** SOURCE EXTRACT **
◆ ◆ ◆

Conclusion: We describe an expression signature of 581 genes whose levels are significantly different in prostate cancer stem cells. Functional annotation of this signature identified the JAK-STAT pathway and focal adhesion signaling as key processes in the biology of cancer stem cells.

Figure 1

Distinctive stem cell and tumor signatures are found in human prostate cancers containing a minimum Gleason score 7 pathology. Clustering analysis (derived from the Pearson correlation) using the expression data for the probesets (from 28 samples) define a cancer stem cell signature. Blue tiles indicate down-regulated genes, and red tiles indicate up-regulated genes. (a) The combined signature clustered samples as benign (blue bar) and malignant (red bar). Cell type (stem, CD133⁺/α₂β₁^hi; and committed, CD133^-/α₂β₁^low) was also defined within each disease state. (b) The differentiation signature. One sample in which a clear differentiation signature 'breakthrough' was evident in the combined signature is indicted by an asterisk. (c) Sample clustering according to the malignancy signature. (d) Hierarchical clustering with the Gleason 6 samples and a single hormone treated sample included in the analysis. Note that the clear distinction between non-malignant and malignant biopsies is lost by including this data.

Figure 2

Nested RT-PCR for the detection of the TMPRSS2:ERG fusion. Samples from the microarray data set, where sufficient material was available, were subjected to nested RT-PCR to detect the presence of the TMPRSS2:ERG fusion product. The fusion product was detected in 6 of 10 samples and undetectable in the remainder (samples marked ND). cDNA from the fusion positive cell line VCaP was used as a positive control, water was substituted in place of cDNA for the negative control.

◆ ◆ ◆

** TASKS TO PERFORM **
• a. Answer these questions from the prostate cancer stem cell text, one line each:
(i) How many genes make up the expression signature described in the conclusion?
(ii) In Figure 1, what do red tiles indicate?
(iii) In how many of the 10 tested samples was the TMPRSS2:ERG fusion product detected?
• b. Continue the prostate cancer stem cell text after its last sentence.
The records are from another source and are unrelated to the prostate cancer text.

◆ ◆ ◆

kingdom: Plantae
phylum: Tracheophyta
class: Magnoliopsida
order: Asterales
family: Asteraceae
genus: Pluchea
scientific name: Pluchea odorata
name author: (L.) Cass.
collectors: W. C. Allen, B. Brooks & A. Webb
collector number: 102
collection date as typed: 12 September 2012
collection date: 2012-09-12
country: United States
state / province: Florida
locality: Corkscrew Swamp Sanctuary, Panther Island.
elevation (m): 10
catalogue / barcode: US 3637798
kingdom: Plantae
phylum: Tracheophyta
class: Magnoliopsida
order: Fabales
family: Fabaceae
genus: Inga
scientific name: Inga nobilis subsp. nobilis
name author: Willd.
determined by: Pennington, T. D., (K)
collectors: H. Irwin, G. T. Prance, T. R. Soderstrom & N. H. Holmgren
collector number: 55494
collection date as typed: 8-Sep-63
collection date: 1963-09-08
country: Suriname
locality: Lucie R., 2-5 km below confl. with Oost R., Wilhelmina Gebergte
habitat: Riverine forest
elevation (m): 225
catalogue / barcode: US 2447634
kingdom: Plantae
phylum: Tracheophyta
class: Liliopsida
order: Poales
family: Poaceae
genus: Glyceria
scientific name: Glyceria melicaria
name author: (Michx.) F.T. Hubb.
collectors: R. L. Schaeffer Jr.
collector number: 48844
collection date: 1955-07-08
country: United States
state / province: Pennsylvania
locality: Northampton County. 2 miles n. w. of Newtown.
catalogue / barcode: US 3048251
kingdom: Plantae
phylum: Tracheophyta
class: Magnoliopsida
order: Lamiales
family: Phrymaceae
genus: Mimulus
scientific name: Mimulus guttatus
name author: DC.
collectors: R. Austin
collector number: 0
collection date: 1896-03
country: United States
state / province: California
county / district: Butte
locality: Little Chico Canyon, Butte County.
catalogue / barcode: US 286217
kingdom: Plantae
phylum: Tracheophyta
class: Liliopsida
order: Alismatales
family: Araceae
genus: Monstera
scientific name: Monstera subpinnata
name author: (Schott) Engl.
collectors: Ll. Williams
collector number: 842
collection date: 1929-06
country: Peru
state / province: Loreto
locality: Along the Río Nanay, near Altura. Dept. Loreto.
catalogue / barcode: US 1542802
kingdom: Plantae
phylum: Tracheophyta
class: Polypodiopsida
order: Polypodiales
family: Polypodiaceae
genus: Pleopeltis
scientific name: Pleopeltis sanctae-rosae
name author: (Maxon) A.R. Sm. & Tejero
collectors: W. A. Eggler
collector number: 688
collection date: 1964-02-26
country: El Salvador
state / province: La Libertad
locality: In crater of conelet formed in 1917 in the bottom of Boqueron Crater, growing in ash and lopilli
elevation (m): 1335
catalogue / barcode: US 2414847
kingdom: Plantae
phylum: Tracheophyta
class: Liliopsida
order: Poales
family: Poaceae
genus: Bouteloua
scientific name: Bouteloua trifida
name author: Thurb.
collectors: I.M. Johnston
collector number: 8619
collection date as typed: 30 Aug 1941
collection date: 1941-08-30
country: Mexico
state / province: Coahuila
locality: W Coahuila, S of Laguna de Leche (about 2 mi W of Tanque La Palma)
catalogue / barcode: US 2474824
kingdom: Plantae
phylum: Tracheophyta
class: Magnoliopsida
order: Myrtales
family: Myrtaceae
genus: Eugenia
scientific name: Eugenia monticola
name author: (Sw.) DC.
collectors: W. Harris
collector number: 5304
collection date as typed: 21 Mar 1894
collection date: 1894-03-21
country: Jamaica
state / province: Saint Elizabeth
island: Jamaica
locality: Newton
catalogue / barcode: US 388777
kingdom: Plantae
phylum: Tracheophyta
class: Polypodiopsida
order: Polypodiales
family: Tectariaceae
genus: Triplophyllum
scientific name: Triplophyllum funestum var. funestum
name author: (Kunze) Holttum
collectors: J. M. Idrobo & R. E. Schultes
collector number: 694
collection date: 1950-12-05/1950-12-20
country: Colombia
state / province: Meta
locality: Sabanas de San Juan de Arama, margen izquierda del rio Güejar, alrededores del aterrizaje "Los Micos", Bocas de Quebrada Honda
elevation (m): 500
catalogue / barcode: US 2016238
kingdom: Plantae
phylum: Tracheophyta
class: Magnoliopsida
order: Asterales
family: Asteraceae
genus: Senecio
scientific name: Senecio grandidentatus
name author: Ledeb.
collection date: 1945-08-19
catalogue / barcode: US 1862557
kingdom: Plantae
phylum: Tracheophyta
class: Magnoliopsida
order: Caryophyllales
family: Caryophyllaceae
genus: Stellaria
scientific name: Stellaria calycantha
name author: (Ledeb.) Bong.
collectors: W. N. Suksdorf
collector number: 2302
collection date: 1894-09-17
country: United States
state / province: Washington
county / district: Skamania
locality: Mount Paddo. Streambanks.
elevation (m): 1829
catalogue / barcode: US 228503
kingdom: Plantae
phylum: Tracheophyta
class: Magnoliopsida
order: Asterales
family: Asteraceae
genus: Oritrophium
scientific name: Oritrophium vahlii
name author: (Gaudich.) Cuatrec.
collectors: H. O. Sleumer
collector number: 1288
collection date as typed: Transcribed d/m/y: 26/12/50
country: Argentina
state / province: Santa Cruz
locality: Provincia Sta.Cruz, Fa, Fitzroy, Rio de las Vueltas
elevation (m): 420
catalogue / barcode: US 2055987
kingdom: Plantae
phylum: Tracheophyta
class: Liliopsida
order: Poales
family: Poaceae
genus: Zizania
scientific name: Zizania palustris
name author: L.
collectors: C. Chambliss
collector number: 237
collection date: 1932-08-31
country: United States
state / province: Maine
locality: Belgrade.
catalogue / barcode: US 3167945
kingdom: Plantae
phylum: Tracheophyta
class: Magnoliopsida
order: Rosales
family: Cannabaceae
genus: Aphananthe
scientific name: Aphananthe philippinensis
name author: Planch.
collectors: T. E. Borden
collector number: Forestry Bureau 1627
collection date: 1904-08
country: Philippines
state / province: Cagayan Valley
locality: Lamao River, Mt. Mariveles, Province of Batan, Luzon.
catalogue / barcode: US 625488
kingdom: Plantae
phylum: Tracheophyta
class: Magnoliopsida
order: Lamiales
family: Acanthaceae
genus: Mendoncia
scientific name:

◆ ◆ ◆

** ANSWERS PER TASK **
• a.
(i) 581
(ii) Up-regulated genes
(iii) 6

• b.
Figure 3

Validation of selected genes by quantitative real time PCR. (a) RT-PCR confirmation of Affymetrix array data on genes associated with prostate cancer (all changes in expression were significant at p < 0.05). Changes between stem and committed cells are indicated in blue, while malignant versus benign changes are indicated in red. (b) Validation of average changes in gene expression between stem and committed basal populations detected by Affymetrix array (red bars) and RT-PCR techniques (blue bars). (c) Validation of average changes in gene expression between malignant and benign stem cell populations detected by Affymetrix (red bars) and RT-PCR techniques (blue bars).

Figure 4

Validation of selected genes by flow cytometry and immunocytochemistry. (a) Flow cytometry analysis of prostate cancer cells co-stained with antibodies to CD133 and the NF-κB p65 subunit. (b) Confocal image of sorted CD133⁺ cancer cells stained with an antibody to the NF-κB p65 subunit (green) counterstained with DAPI (blue). Nuclear concurrence of two signals is indicated by a cyan colour. (c-e) Flow cytometry analysis of prostate cancer cells co-stained with antibodies to CD133 and ZO1/TJP1 (c) or ZO2/TJP2 (d) or PAPPA (e).

Figure 5

PTL induces apoptosis in primitive cancer cells. Percent viability of prostate cancer cells and cells from a patient with BPH treated with increasing concentrations of PTL. Cells were cultured for 1 h with 100 ng/ml TNFα prior to treatment with PTL for 18 h. Cells were subsequently labeled with CD133-APC, Annexin-V-FITC and DAPI. Viability was defined as annexin-V^-/DAPI^- on total cells. Three prostate cancer patients' samples were analyzed and a representative profile is shown of normal CD133⁺ (open circles), cancer CD133⁺ (filled squares), normal progenitor (filled circles) and cancer progenitor (open squares).

Figure 6

Functional annotation of the cancer stem cell expression signature. (a,b) Functional concepts over-represented in cancer relative to BPH within the stem cell population (a) or within the committed basal population (b) derived from the GO. Over-represented terms are shown in red, and under-represented terms are shown in blue. (c) Examples of key pathways and related genes involved in over represented gene ontology functions.